Вечная девочка
Вечная девочка
В «Сне» – все основные идеи, темы, образы, все голоса основных героев Достоевского. Почти сплошь раскавыченные самоцитаты. Но как при такой невероятной концентрации, при такой «тесноте» создана свободная поэма? Почему не задыхаешься здесь? Одной судьбой, одним голосом, одной музыкой голоса Смешного этого не объяснить.
«Сон смешного человека» – апрель 1877-го. Жить Достоевскому оставалось три года и десять месяцев. Эти двадцать две странички (как и двадцать – Речи о Пушкине) писались, в сущности, всю жизнь, а записались – «черным по белому», – вероятно, в считанные дни.
Сколько у него таких комнатенок в таких пятиэтажных домах («каморок», «шкафов», «гробов»). Сколько таких капитанов, таких женщин с выводком забитых детей (вспомним только Капернаумовых или Катерину Ивановну из «Преступления и наказания»).
И девочка эта заставляет вспомнить десятки других, таких же, на улицах Лондона («Зимние заметки о летних впечатлениях»), или Петербурга, или «Скотопригоньевска». А еще – ту девочку, из-за которой стреляется Свидригайлов, или ту, Матрешу, с кулачком, из-за которой вешается Ставрогин. Или ту, пьяненькую, на бульваре, за которую вступается Раскольников…
Девочка, вечная девочка – как образ вселенской беды, образ греха, над нею сотворенного, образ совести.
И тот же вопрос – каково будет человеку на другой планете, совершившему грех на Земле? – и у Свидригайлова, и у Ставрогина.
А вспомним, перечитаем подряд и в таком именно порядке – «Записки из подполья» (1864), «Бобок» (1873), «Приговор» – (1876, октябрь), «Кроткая» (1876, ноябрь) и – «Сон смешного человека» (1877, апрель). Перечитаем и увидим движение художественной мысли Достоевского, развитие темы «Двойника», «Подпольного». Увидим, как гаснет огонек идеала Смешного человека в Подпольном, гаснет в дурной безысходности, бесконечности его самообличенья, увидим, какой шабаш подполья происходит в «Бобке» (блуд и словоблудие), как «логический самоубийца» «Приговора» идет на то, на что так и не решился пойти Подпольный, как слишком поздно прозревает (но прозревает!) герой «Кроткой», как, наконец, рвет с подпольем Смешной. Какая парабола, между какими безднами и вершинами! И какая в ней красота и закономерность!

**Строки**
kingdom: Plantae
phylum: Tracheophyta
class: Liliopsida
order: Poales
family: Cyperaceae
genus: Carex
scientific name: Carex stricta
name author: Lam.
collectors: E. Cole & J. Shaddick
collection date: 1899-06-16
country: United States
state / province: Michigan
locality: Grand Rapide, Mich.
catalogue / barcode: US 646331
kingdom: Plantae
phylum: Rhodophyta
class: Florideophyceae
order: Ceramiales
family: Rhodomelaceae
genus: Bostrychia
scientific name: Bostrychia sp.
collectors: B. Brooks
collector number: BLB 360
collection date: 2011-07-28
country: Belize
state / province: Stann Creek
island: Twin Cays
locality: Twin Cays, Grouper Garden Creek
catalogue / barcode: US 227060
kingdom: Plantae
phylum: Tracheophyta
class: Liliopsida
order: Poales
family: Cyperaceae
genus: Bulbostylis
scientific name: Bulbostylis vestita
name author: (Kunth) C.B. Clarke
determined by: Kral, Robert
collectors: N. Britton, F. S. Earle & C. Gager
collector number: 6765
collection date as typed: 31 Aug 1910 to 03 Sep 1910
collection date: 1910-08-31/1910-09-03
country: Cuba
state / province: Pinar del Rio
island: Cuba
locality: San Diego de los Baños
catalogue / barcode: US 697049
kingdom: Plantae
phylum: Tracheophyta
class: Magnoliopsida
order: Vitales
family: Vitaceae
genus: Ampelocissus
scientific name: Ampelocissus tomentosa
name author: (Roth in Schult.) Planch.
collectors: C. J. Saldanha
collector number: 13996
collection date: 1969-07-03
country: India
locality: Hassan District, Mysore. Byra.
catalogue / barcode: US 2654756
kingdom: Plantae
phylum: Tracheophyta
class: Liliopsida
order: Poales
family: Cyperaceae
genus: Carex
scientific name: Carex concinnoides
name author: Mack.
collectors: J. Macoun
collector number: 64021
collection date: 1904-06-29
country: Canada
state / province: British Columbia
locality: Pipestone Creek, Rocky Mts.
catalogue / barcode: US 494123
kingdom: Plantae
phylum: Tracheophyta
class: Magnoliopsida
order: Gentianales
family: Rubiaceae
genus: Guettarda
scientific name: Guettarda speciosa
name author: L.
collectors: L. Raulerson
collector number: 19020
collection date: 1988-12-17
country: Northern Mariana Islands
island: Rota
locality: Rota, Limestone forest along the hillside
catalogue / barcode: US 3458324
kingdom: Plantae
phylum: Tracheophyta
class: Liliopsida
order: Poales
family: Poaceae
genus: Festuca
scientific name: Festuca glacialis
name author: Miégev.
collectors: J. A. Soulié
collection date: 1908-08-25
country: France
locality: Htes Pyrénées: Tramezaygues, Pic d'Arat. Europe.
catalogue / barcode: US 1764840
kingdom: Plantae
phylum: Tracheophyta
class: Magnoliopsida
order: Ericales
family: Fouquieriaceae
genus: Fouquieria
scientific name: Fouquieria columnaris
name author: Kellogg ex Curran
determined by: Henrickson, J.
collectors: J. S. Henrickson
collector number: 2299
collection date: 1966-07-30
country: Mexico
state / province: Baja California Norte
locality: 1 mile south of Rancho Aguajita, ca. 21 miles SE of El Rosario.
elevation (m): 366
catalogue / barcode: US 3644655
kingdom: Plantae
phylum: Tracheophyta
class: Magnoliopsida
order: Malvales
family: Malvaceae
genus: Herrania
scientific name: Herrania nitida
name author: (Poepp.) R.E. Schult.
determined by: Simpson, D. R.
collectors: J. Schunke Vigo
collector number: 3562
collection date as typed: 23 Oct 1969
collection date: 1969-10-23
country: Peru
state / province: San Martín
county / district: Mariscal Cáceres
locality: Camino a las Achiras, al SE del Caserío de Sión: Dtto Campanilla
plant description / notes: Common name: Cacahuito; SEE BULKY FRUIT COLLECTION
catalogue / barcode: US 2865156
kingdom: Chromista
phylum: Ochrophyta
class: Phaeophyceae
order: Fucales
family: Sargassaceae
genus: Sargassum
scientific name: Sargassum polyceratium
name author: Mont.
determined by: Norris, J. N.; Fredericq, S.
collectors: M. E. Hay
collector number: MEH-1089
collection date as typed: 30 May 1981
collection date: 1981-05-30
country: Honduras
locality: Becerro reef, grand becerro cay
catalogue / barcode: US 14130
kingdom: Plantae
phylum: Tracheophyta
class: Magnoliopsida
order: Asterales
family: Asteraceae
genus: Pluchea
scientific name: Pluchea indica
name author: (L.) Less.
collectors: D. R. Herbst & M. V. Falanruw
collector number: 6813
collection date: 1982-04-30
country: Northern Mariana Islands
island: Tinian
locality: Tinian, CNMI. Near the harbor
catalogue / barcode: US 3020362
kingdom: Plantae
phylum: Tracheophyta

**Условие задания**
Допишите текст о «Сне смешного человека» Достоевского, начав сразу после его последнего предложения.

**Результат**
Начало «Записок из подполья»: «Я человек больной… Я злой человек. Непривлекательный я человек… я уже давно так живу…»
Не напоминает ли: «Я человек смешной… Я всегда был смешон…»
Но зато какое и различие! Там первые звуки настроены по камертону озлобленности, здесь – по камертону доброты. Там – навсегда потерянная Лиза. Здесь – найденная девочка. Там сначала: «Да здравствует подполье!» Потом: «К черту подполье!» Наконец, сплошной стон, вой, он тонет, засасывается болотом, и уже пузыри одни… Здесь сначала: «купил прекрасный револьвер». Потом – сон. Наконец: «Жизни и жизни!.. И пойду! И пойду!»
Достоевский был страшно огорчен, когда узнал, что некоторые читатели восприняли «Приговор» чуть ли не как оправдание самоубийства. «Меня не поняли, не поняли! – повторял он с отчаянием. – Теперь я даю себе слово до конца дней моих искупать то зло, которое наделал Приговором». Не является ли «Сон смешного человека» (помимо всего прочего, конечно) таким искуплением? Там исповедь – «перед самым револьвером». Здесь – исповедь после сна: «вдруг мелькнул передо мной мой револьвер, готовый, заряженный, – но я в один миг оттолкнул его от себя!» Подвиг – вместо самоубийства.
В «Сне» – «премудрые» старались поскорей истребить всех «непремудрых», но о таких же «премудрых» и «непремудрых» говорил и Мармеладов в трактире, а «скверная трихина» была еще в последних раскольниковских снах.
«Сон» – как бы мозаика из всех прежних произведений Достоевского (и даже отчасти – из будущих). Но нет здесь ни одного «шва», ни одного «зазора». Все переплавлено в новое, цельное, неповторимое. И как это сделано!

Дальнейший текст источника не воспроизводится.